ACTIVITY. Reproduce verbatim the stretch of the article on the surplus Singapore Airlines A380s from "Turkish Air, or Turk" through "by Malaysian Airlines.".

EXERCISE PASSAGE.
**********

Monday, December 14, 2015

A380 owners target US, China role for surplus Singapore planes

A380 owners target US, China role for surplus Singapore planes

[FRANKFURT] The owners of five Airbus Group SE A380s leased to Singapore Airlines have begun touting the superjumbos around potential future operators while the Asian carrier evaluates whether to retain them.
Singapore Air must reach a decision by next September, though a clause requiring it to refurbish the jets at a total cost of as much as US$125 million provides a strong incentive to extend 10-year leases that expire from 2017, according to Dr Peters Group, which owns four of the double-deckers.
Dr Peters and Doric, which controls the other plane and manages all five, has teamed with Airbus and former Doric partner Mark Lapidus to drum up interest in the A380s while Singapore Air mulls its options. Carriers in the US, Turkey and China, as well as top European leisure operators, could be in the running.
"No airline wants to pay US$125 million without having an aircraft," Dr Peters chief executive officer Anselm Gehling said in an interview. If the planes do become free, Turkish Airlines is a potential user, he said, though hasn't decided if it wants new or old aircraft, while US carriers will decide whether they see a role for second-hand superjumbos "in one or two years." Denser Layout Airlines from China and other parts of Asia may also look at used A380s, with a fleet of four to five examples required to make the model viable, according to Gehling. New operators may want denser seating arrangements than current customers, which generally view the A380 as a fleet flagship, so that capacity could grow to 700 or 800 people in a single class, he said.
Turkish Air, or Turk Hava Yollari AO, has already been looking at second-hand double-deckers, though said in June that it had decided against leasing relatively young A380s deemed surplus to requirements by Malaysian Airlines.

**********

DATA BLOCK.
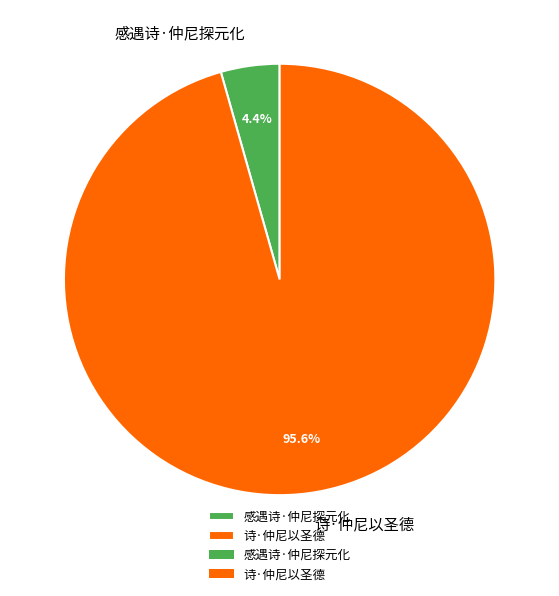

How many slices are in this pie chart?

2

**********

SOLVED EXERCISE.
Turkish Air, or Turk Hava Yollari AO, has already been looking at second-hand double-deckers, though said in June that it had decided against leasing relatively young A380s deemed surplus to requirements by Malaysian Airlines.